Kafka partition count: More partitions → more parallel fan-out workers. Tune to match your delivery throughput target.

WhatsApp famously runs on Erlang — a language built for telecom switches that needed to handle millions of concurrent connections with sub-millisecond failover. In 2014 they had 450M users with just 50 engineers. Erlang’s actor model maps directly to the “one process per connection” model that WebSocket servers require.

10. Level 9 — End-to-End Encryption

In E2EE, the server stores only ciphertext. It cannot read your messages — only the intended recipient’s device can decrypt them.

Key concepts:

Alice's device

🔑 Alice private key

🔓 Bob public key

→

Encrypt message

→

Server (ciphertext only)

Bob's device

🔑 Bob private key

→

Decrypt ciphertext

→

Plaintext message

The Signal Protocol (Double Ratchet Algorithm):

-- Key agreement: X3DH (Extended Triple Diffie-Hellman)
-- Each party publishes a "pre-key bundle" to the server
-- Session established without both parties being online simultaneously

-- Double ratchet: new key per message
-- Two ratchets running in parallel:
--   1. Diffie-Hellman ratchet: new DH key on each round trip
--   2. Symmetric ratchet: chain key advances on each message
-- Result: forward secrecy + break-in recovery

-- Apps using Signal protocol: WhatsApp, Signal, iMessage (partial)

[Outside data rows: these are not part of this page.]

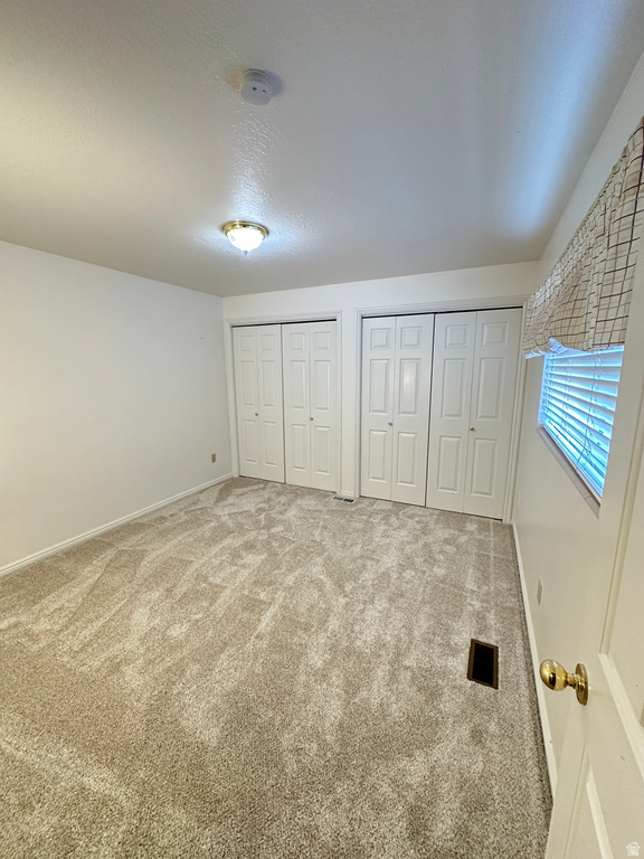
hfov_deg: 85.7
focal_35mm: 14
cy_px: 430
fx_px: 347
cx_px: 322
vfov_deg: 102.1
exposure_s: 1/60
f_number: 2.2
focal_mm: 2.22
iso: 400
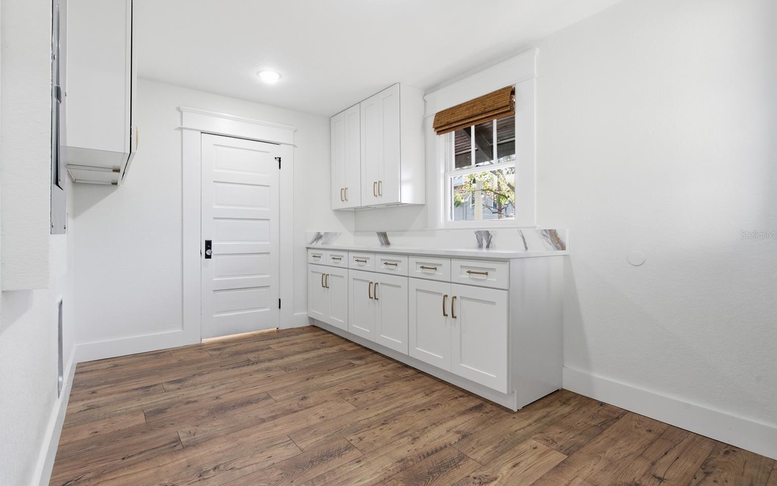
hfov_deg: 94.3
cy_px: 235
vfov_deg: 68.0
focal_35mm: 17
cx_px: 380
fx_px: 360
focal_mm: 16
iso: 250
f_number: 9
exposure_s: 1/50
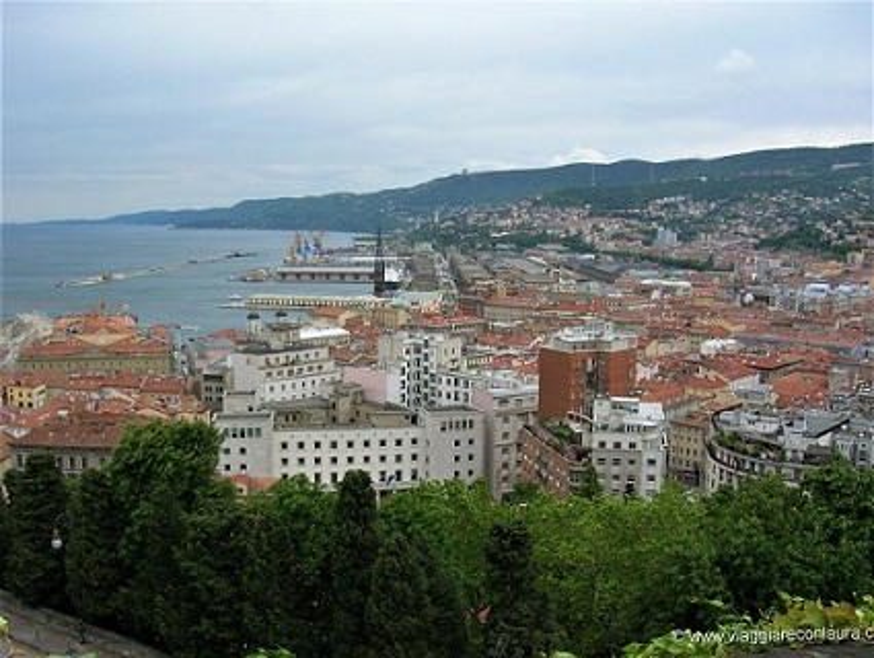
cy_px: 329
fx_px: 860
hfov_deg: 53.9
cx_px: 437
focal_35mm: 34
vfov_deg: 41.9
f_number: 4.9
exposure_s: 1/118
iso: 50
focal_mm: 5.7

Why this matters for system design:

The server’s message store contains only encrypted blobs — a Cassandra data leak exposes ciphertext, not content.
Search, spam filtering, and content moderation become impossible on-server — a deliberate privacy tradeoff.
Multi-device support requires key exchange with each device separately.

11. Interactive: Mini Chat Demo

Two users, one conversation. Type and send messages as Alice or Bob.

12. Capacity Estimation

Metric	Assumption	Result
Concurrent WebSocket connections	50M concurrent users, 1 connection each	50M connections
Chat Servers needed	100K connections per server	~500 servers
Message throughput	100B messages/day (WhatsApp scale)	~1.16M msg/sec
Peak throughput (3× avg)	Evening spike factor	~3.5M msg/sec
Message storage per day	100B msgs × 200 bytes avg (with metadata)	~20 TB/day
Annual storage (3× replication)	20 TB × 365 × 3 replicas	~22 PB/year
Kafka throughput	3.5M msg/sec × 200 bytes	~700 MB/sec
Presence service memory	50M users × 100 bytes (userId + serverId + TTL)	~5 GB RAM
Fan-out at group scale	1M groups msgs/min × 500 members	~8.3M deliveries/sec

Cassandra cluster sizing: At 3.5M writes/sec with 3× replication = 10.5M write ops/sec across the cluster. At ~50K writes/sec per Cassandra node, you need ~210 nodes. With commodity hardware (3 TB SSD each), that is ~630 TB raw capacity — covered.

Kafka sizing: 700 MB/sec write × 3 replicas = 2.1 GB/sec. At 1 Gbps per broker, you need ~20 Kafka brokers with 7-day message retention (~1.2 PB total Kafka storage).

Summary

The journey from a polling endpoint to a WhatsApp-scale chat system follows a clear progression. Each level solves a specific bottleneck:

Level	Problem Solved	Key Technology
1 — Polling	Works at all	HTTP GET
2 — Long Polling	Latency	HTTP hold-open
3 — WebSockets	Real-time + wasted requests	TCP upgrade
4 — Message Service	Durability + decoupling	Kafka + Cassandra
5 — Snowflake IDs	Ordering at scale	64-bit composite ID
6 — Receipts	✓✓ blue ticks	ACK events over WebSocket
7 — Offline Queue	Durability while disconnected	Redis Lists + TTL
8 — Group Fan-out	499 deliveries from 1 message	Kafka partitions
9 — E2EE	Privacy	Signal protocol

WebSocket connections are stateful — this means you cannot simply add servers behind a load balancer. You need sticky sessions or a pub/sub layer (Redis Pub/Sub or Kafka) so any server can route delivery to any open connection. This is the core operational complexity of running a chat system at scale.

In an interview, the progression from polling to WebSockets to the full distributed architecture demonstrates the ability to start simple, identify bottlenecks, and apply the right tool at each layer. The delivery receipt mechanism and offline queue are the most commonly missed details — knowing them signals depth of understanding.